PROBLEM REQUIREMENTS =
In full and exactly, reproduce the entries below, but omit the pictures.

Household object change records
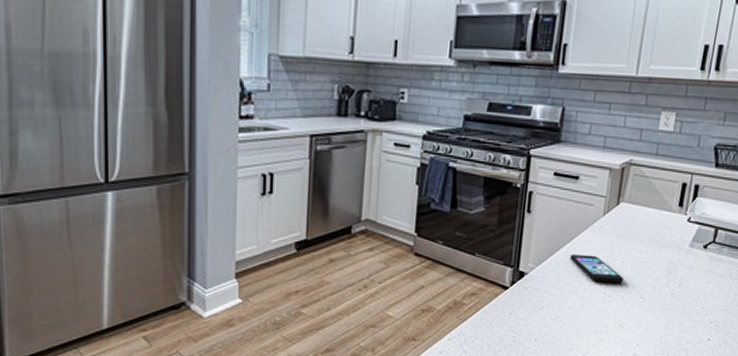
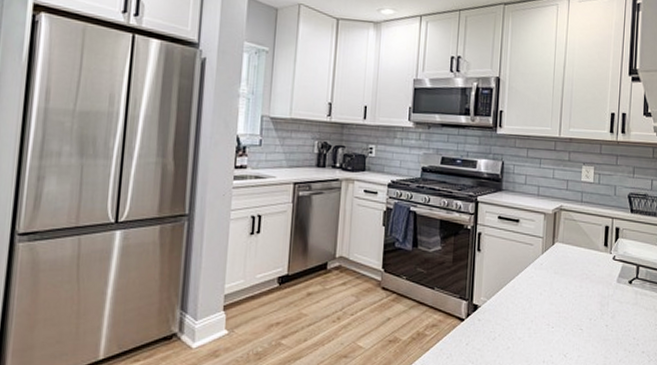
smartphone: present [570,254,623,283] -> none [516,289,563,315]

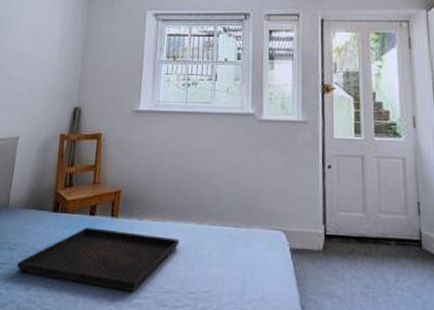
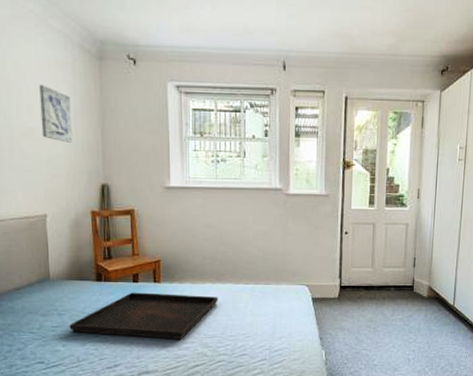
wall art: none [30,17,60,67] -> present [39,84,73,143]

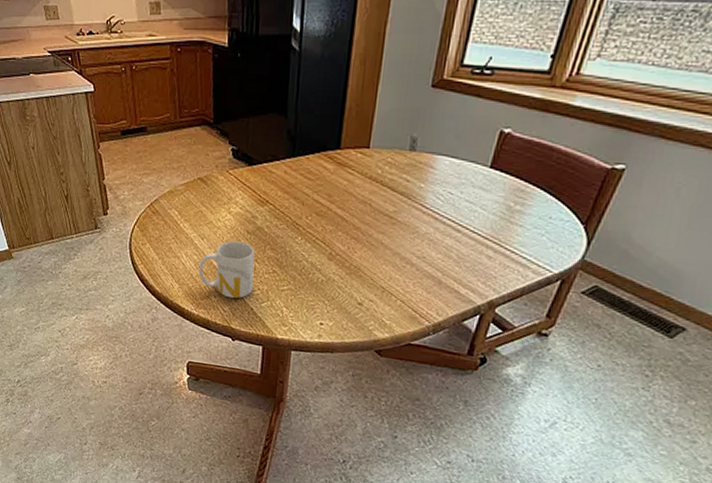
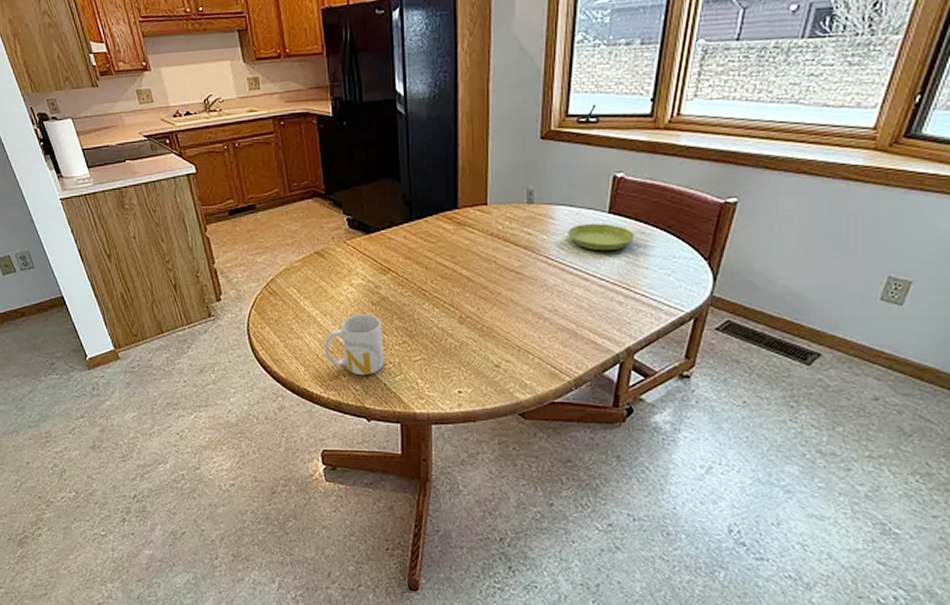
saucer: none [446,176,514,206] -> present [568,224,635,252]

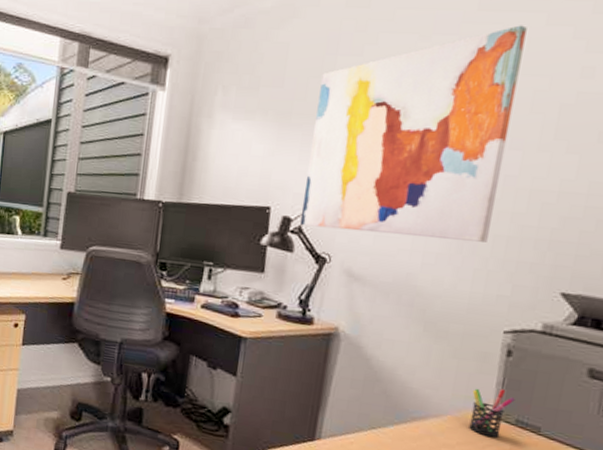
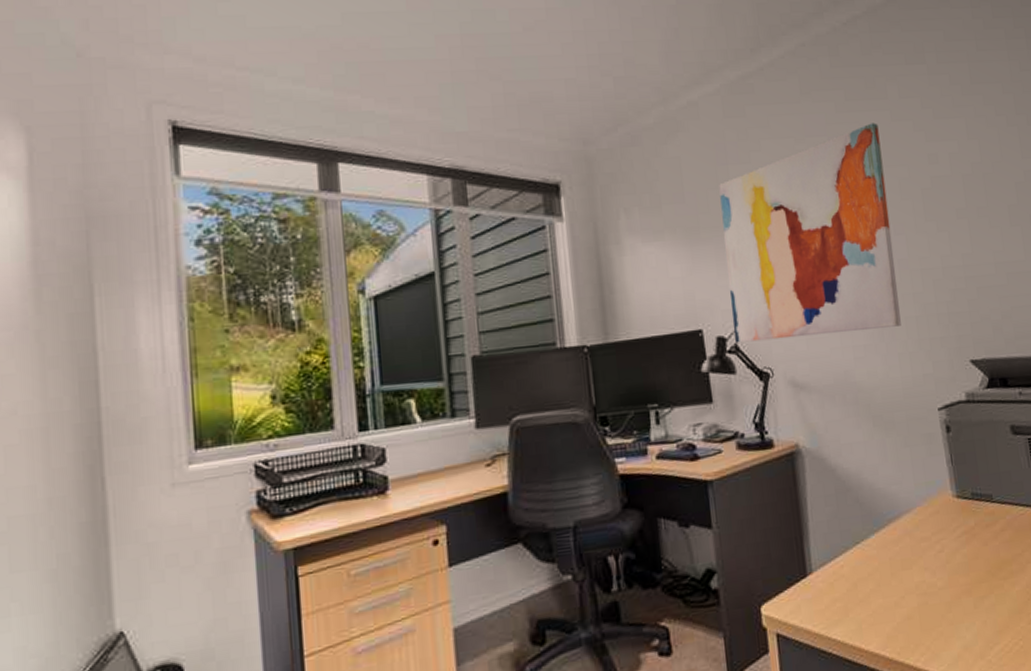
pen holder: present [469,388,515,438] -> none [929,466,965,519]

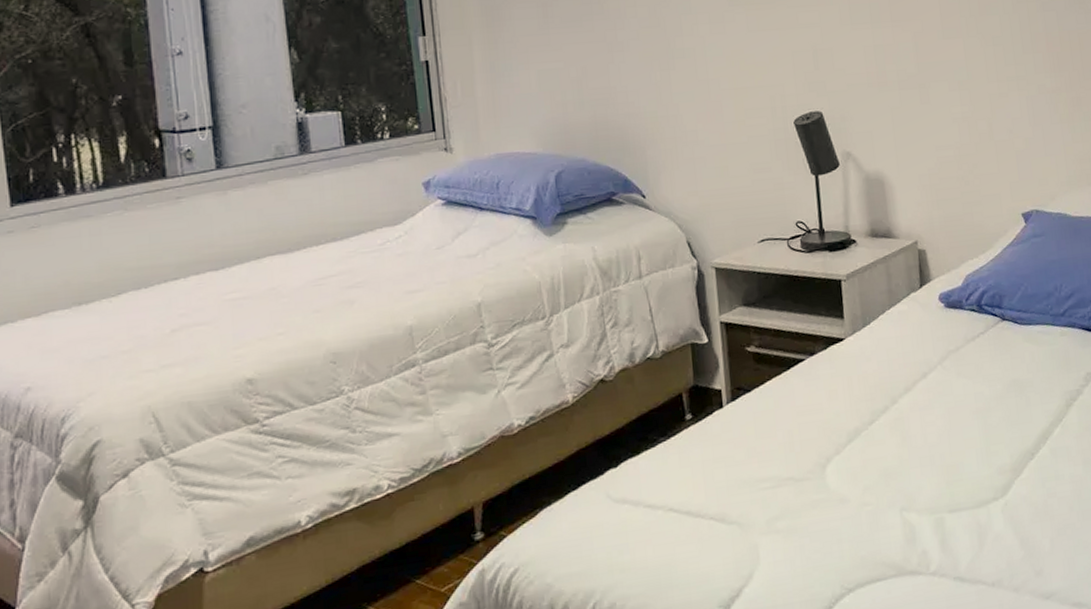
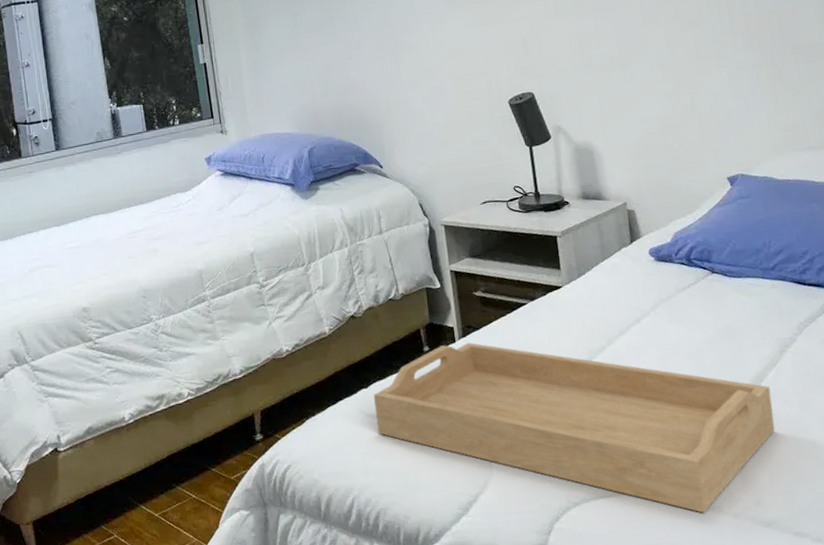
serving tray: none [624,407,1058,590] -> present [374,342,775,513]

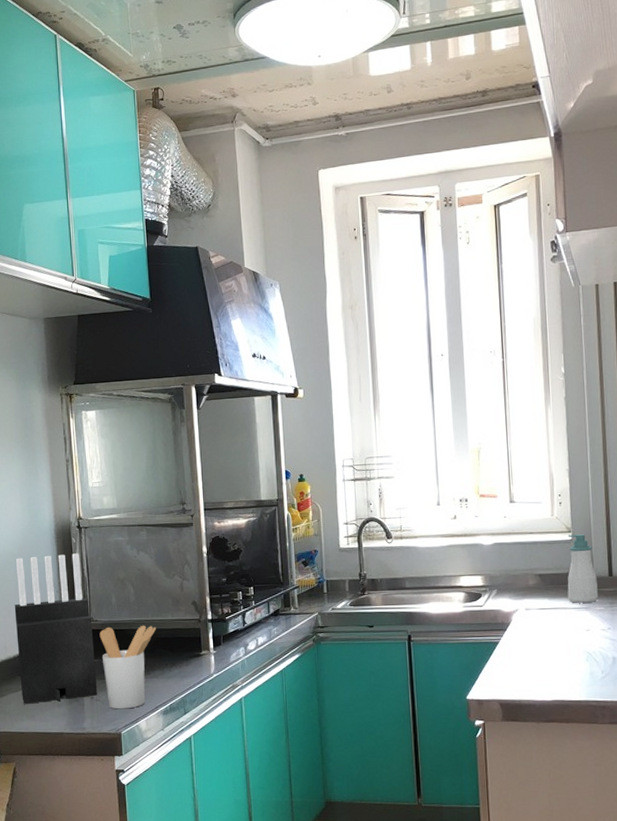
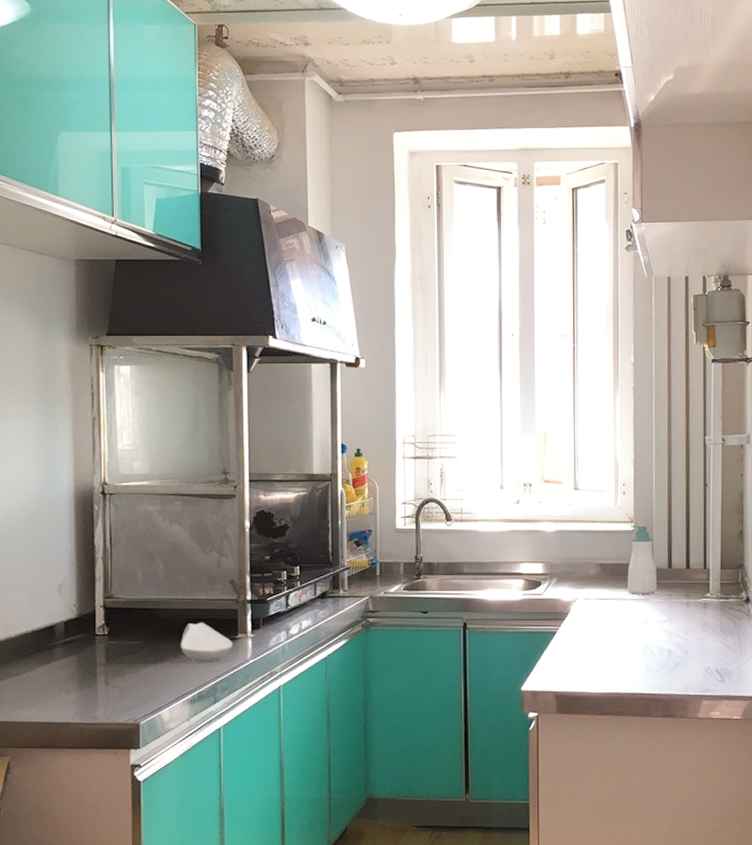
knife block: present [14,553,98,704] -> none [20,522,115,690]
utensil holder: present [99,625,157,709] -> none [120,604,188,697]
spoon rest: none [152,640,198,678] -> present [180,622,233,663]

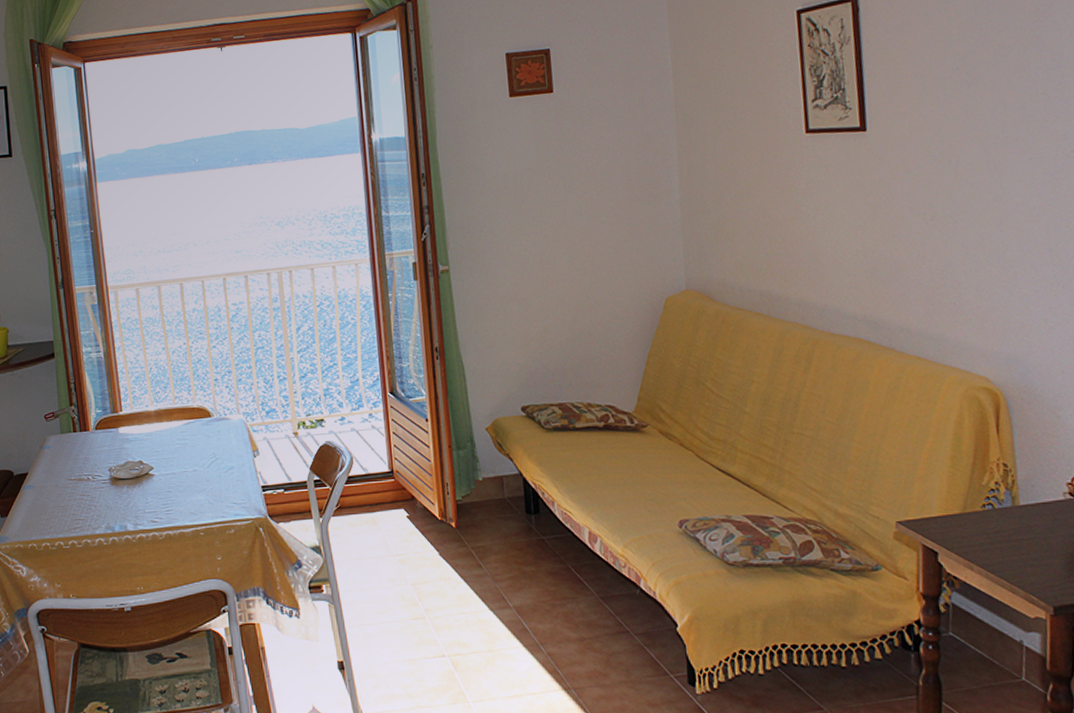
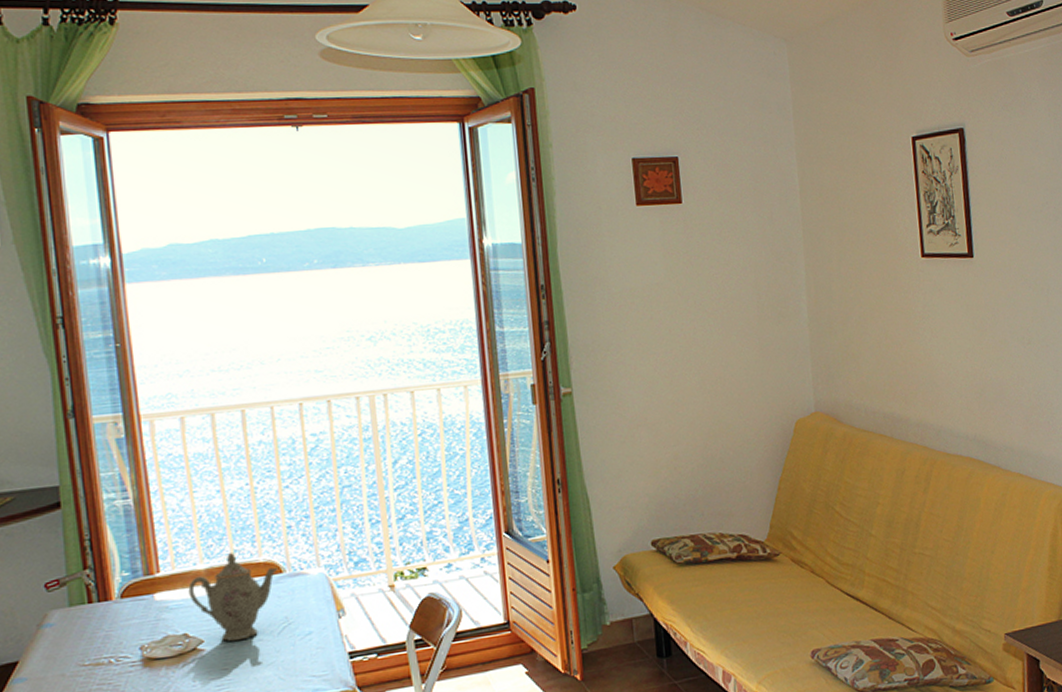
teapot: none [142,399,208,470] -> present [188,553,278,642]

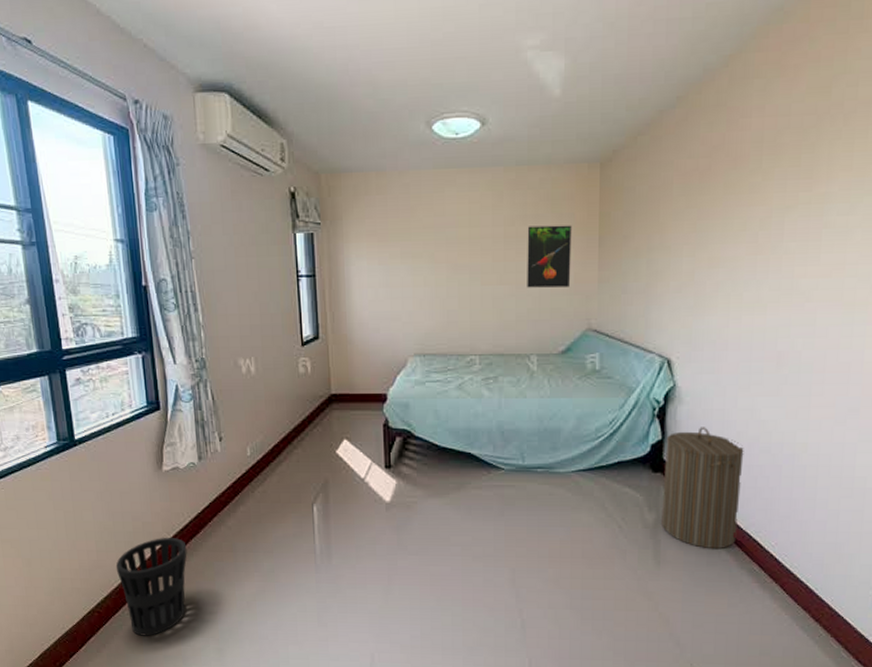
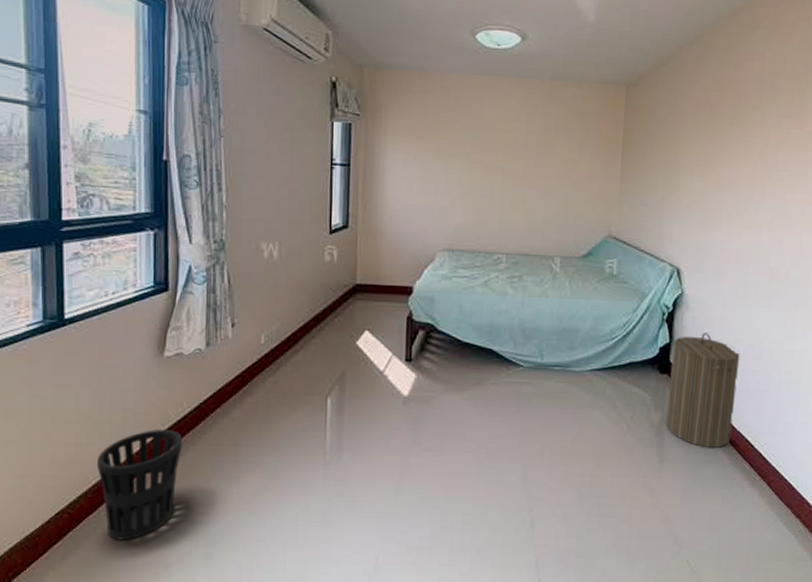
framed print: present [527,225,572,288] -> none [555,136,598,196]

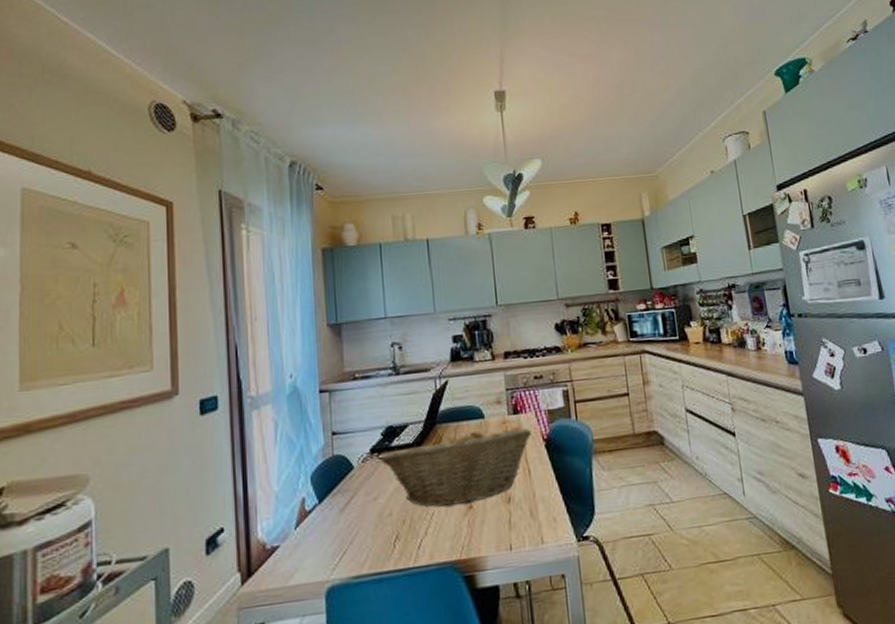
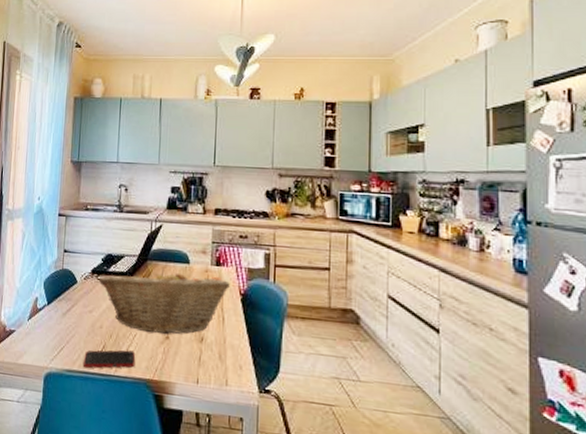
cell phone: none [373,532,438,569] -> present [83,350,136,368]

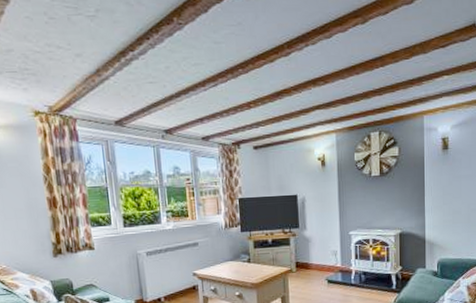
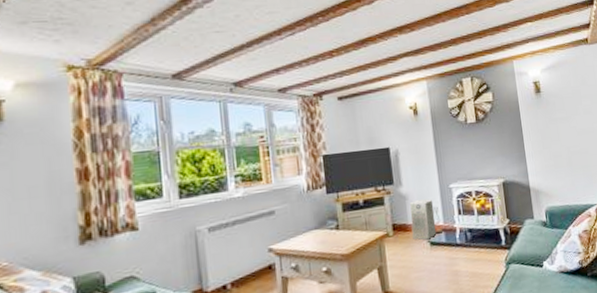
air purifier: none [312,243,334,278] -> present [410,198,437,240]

EXERCISE SOLUTION =
smartphone: present [570,254,623,283] -> none [516,289,563,315]

wall art: none [30,17,60,67] -> present [39,84,73,143]

saucer: none [446,176,514,206] -> present [568,224,635,252]

pen holder: present [469,388,515,438] -> none [929,466,965,519]

serving tray: none [624,407,1058,590] -> present [374,342,775,513]

knife block: present [14,553,98,704] -> none [20,522,115,690]
utensil holder: present [99,625,157,709] -> none [120,604,188,697]
spoon rest: none [152,640,198,678] -> present [180,622,233,663]

teapot: none [142,399,208,470] -> present [188,553,278,642]

framed print: present [527,225,572,288] -> none [555,136,598,196]

cell phone: none [373,532,438,569] -> present [83,350,136,368]

air purifier: none [312,243,334,278] -> present [410,198,437,240]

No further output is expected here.